I love these Fractal Landscapes. Every one seems to suggest a different opening scene from an old Sword and Sandal movie, a sub-genre of movies, largely Italian made from the 50s and 60s, that dealt with themes from the history and legends of the Greek and Roman classical world.
There’s probably many ways to render these sorts of images but the style that FV uses is a good example of the program’s author expressing his own artistry and artistic style. Perhaps I’m the only one obsessed with looking at these landscapes, but the slow, multicolored way they’re drawn, as if some magical curtain was being slowly pulled aside, or some ominous shadow was moving across the land and bringing forms into being, makes the final products of this process only part of the show.
Well, I hope you enjoyed the show(s). Even if you never try out the program for yourself, you’ve at least seen a little bit of the vast and varied machinery of fractal programming. Sometimes fractal art is just a program. The program draws something and then it draws something else. All you keep is the memory of what you’ve seen and the wonder.

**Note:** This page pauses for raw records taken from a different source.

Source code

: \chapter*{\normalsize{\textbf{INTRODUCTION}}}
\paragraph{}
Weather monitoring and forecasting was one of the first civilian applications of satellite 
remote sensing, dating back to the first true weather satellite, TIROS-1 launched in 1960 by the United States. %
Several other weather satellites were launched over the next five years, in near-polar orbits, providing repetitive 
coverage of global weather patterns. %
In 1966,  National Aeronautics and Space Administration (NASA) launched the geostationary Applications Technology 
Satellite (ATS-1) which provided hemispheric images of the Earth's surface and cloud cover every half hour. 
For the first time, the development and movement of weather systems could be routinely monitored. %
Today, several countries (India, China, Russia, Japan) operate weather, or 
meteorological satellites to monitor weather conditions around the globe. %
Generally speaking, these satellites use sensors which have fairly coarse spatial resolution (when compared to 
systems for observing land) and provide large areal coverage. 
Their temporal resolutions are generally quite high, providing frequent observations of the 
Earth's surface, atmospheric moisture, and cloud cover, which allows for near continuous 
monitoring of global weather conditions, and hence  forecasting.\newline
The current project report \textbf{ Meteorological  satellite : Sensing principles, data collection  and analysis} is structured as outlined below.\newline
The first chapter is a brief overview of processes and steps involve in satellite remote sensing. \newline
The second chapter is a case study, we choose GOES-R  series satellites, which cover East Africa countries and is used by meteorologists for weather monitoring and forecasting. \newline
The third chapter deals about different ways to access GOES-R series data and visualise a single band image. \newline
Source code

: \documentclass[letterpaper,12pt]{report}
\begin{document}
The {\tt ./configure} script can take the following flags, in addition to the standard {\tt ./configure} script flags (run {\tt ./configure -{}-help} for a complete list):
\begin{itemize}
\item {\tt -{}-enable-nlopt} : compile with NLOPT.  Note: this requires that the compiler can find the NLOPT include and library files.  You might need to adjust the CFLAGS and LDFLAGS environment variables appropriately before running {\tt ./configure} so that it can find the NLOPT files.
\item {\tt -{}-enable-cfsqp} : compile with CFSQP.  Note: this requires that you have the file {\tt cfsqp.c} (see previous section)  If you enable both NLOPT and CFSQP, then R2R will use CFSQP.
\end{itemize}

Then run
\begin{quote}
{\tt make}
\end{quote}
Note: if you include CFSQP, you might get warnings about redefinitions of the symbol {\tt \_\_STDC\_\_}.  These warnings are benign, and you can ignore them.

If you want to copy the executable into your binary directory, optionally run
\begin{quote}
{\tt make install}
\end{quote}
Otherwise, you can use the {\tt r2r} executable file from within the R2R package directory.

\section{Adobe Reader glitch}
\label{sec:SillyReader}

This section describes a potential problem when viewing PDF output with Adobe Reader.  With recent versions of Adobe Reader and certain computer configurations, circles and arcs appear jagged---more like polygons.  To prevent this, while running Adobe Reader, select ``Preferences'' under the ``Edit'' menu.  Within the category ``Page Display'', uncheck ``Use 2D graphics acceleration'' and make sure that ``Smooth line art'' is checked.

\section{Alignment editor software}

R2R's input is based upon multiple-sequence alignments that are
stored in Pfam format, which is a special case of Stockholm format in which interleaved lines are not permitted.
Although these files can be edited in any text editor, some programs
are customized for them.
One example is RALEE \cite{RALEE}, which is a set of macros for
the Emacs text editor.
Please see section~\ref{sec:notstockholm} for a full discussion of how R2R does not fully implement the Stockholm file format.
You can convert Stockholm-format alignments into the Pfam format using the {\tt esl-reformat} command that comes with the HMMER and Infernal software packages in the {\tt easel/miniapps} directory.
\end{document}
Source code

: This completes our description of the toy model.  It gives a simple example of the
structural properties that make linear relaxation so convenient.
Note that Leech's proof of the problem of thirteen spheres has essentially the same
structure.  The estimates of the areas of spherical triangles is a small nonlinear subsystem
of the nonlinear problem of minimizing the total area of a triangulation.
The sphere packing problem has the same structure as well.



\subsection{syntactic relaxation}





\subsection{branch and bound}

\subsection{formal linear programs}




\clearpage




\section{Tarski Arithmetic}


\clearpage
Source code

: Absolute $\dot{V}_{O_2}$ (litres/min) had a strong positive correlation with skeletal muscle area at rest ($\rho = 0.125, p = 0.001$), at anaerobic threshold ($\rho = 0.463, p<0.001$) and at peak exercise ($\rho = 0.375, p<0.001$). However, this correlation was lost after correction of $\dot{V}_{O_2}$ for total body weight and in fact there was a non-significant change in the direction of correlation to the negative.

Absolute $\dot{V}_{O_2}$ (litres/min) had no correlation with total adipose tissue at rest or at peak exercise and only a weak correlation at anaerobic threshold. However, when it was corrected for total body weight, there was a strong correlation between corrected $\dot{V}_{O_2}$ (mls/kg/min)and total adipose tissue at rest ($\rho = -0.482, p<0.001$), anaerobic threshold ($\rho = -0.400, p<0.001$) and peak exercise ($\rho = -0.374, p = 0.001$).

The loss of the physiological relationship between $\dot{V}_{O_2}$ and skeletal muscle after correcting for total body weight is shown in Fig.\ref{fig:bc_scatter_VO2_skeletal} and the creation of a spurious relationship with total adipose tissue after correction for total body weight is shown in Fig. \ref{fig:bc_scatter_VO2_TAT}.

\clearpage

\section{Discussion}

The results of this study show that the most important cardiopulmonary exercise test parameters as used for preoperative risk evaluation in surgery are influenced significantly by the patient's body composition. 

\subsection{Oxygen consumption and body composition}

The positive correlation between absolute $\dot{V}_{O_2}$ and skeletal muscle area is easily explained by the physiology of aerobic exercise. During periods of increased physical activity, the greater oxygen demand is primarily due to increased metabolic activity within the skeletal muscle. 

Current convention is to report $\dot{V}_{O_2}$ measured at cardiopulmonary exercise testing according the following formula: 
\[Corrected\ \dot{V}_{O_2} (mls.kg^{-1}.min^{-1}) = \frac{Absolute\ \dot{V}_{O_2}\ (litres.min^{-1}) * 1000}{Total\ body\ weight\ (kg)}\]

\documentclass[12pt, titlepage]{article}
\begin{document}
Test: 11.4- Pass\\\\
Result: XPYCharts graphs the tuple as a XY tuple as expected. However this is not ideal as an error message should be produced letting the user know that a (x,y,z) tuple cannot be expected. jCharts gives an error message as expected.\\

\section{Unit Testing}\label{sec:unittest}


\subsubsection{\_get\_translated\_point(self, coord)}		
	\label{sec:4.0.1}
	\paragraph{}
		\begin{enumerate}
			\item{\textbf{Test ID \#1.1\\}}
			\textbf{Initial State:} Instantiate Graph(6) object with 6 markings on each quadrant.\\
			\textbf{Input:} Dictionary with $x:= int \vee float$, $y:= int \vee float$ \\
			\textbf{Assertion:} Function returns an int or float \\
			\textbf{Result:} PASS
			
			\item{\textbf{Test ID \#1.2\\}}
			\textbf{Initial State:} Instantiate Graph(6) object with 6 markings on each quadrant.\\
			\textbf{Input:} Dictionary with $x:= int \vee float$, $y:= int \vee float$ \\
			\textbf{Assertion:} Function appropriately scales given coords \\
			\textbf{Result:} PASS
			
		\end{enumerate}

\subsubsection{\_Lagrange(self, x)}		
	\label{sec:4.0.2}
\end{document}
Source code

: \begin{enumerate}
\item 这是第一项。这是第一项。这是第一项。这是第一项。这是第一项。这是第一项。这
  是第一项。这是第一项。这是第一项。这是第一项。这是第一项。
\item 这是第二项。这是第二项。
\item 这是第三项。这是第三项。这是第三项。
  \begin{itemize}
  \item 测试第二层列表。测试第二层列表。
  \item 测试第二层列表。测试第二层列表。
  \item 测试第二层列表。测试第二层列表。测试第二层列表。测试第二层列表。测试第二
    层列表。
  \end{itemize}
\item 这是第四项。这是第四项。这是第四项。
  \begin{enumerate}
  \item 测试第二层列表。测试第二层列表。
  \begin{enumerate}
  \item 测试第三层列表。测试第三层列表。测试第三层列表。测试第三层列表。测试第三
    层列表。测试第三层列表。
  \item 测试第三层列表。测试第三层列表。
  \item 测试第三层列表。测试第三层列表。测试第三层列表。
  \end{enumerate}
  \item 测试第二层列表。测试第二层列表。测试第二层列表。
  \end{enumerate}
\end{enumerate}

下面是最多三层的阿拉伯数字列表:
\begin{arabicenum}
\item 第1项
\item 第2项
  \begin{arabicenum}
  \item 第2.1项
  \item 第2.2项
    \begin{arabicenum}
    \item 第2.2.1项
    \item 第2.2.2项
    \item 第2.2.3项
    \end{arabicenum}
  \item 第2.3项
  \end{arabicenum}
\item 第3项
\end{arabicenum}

Oh yes! Terry Gintz is a great fractal programmer and his software is an endless treasure. A great tool for experimenting new forms of fractal art.
Fractal ViZion is definitely an easy to use application for exploring various fractal related imagery. And with all of those Random choices on the Remote: Julias, Newtons, Quaternions, Orbitals, Height Fields, and several more, it gives the average non-mathematician a place to start.
But for those more adventurous individuals, they can open up the fractal variables (FVR) dialog to edit many of the parameters and functions used to create an image.